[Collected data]

<<<<

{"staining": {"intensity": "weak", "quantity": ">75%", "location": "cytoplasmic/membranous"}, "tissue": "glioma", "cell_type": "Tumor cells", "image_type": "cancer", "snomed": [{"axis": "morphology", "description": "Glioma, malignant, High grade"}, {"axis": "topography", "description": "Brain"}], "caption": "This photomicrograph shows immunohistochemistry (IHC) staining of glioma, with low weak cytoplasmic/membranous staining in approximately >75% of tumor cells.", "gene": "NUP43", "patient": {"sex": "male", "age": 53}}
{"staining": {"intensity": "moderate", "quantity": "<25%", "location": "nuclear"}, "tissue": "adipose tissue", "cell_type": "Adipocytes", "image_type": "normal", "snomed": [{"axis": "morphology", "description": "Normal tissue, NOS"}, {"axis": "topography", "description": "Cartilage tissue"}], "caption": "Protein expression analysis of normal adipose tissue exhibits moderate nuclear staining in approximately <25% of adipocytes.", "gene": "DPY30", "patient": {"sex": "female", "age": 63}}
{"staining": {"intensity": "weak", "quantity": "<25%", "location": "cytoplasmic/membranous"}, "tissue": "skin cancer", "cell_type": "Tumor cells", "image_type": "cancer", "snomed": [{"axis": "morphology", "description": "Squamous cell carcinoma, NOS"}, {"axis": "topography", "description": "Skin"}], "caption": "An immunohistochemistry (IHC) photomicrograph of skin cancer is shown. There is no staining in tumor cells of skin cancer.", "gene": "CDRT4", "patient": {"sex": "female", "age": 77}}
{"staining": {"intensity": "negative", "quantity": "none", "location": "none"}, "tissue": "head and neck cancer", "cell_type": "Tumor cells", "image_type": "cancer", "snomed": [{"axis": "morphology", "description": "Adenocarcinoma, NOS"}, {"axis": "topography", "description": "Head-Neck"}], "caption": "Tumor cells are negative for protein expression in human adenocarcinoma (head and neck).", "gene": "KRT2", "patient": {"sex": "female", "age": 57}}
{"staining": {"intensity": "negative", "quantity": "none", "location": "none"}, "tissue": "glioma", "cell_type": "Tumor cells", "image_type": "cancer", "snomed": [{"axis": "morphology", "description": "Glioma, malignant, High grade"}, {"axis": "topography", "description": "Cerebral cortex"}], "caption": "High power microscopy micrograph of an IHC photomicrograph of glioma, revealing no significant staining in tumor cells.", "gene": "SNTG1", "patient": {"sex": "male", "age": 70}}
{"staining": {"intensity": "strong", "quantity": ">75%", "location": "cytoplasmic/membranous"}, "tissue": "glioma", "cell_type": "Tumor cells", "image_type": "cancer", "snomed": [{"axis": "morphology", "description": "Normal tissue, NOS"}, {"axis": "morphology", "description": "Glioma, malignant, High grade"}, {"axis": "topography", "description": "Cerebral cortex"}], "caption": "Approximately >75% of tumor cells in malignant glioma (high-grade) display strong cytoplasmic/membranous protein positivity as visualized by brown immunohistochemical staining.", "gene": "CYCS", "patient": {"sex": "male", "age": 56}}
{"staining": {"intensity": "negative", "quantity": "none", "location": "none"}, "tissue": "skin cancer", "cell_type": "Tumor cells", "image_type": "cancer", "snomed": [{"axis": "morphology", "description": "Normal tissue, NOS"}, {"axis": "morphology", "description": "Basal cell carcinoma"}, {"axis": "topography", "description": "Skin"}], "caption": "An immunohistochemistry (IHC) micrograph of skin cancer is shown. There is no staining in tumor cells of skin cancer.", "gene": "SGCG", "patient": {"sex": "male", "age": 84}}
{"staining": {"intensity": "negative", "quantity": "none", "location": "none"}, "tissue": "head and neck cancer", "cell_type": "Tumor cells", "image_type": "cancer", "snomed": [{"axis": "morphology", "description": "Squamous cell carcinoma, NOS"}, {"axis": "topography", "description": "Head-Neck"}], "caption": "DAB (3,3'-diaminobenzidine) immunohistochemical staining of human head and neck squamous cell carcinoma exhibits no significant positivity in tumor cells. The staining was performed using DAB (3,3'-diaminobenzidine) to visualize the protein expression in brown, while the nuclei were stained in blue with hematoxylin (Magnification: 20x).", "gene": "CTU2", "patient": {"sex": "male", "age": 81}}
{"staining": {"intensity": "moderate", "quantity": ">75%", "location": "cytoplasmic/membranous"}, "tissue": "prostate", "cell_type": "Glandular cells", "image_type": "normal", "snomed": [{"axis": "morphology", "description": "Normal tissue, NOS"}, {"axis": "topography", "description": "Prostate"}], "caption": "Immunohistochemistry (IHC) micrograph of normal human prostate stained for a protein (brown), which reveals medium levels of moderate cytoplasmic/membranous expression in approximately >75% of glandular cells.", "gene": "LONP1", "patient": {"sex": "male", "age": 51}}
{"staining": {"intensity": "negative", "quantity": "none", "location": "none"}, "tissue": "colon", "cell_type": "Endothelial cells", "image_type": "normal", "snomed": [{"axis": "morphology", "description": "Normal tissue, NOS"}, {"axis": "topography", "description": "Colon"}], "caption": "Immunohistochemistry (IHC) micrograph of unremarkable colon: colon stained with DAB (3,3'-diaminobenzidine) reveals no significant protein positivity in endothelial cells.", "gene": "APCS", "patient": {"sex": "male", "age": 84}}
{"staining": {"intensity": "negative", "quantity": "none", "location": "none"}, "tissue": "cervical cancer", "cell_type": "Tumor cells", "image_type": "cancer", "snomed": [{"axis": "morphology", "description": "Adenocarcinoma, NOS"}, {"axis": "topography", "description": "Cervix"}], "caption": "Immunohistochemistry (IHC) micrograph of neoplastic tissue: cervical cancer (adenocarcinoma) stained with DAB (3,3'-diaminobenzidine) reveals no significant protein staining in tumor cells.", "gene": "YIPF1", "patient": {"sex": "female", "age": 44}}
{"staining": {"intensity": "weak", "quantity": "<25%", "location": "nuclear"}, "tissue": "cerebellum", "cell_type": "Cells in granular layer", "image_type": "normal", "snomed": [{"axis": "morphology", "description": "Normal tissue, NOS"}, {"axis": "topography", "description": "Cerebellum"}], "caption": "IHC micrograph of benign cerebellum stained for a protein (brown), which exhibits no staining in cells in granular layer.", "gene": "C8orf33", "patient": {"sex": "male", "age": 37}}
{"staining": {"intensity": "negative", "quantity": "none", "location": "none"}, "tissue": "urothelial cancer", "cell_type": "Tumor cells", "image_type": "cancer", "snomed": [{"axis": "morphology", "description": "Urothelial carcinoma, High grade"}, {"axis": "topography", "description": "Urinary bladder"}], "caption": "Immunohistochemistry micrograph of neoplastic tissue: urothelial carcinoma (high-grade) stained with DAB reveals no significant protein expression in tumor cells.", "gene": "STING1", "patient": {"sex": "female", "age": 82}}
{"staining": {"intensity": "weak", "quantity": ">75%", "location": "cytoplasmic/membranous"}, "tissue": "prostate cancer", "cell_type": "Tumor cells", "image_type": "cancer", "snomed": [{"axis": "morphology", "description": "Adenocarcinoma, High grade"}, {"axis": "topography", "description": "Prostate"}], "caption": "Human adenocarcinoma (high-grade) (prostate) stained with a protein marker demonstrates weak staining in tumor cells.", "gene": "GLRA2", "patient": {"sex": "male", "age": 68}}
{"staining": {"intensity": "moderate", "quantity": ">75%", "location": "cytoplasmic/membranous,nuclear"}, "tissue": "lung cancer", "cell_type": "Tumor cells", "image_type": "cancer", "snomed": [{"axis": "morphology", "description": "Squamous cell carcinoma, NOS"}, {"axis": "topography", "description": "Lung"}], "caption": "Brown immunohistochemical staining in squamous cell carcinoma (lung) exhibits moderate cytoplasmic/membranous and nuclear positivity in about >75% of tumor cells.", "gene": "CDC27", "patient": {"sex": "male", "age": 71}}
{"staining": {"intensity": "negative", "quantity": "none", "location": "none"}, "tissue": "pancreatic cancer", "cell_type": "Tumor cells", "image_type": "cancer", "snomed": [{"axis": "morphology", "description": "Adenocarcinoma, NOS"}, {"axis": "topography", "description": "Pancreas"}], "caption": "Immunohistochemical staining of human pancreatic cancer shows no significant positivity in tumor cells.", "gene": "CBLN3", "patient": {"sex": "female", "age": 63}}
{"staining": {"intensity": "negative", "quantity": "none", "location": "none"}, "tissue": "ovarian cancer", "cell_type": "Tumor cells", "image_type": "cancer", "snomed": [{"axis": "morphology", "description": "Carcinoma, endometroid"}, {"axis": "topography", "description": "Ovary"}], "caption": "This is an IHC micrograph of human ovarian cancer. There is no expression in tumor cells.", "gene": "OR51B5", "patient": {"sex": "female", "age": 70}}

>>>>

**What you need to do:**
Every line of the records above that contains the word "neoplastic" should be counted, and only the total given.

**Response to the task:**
2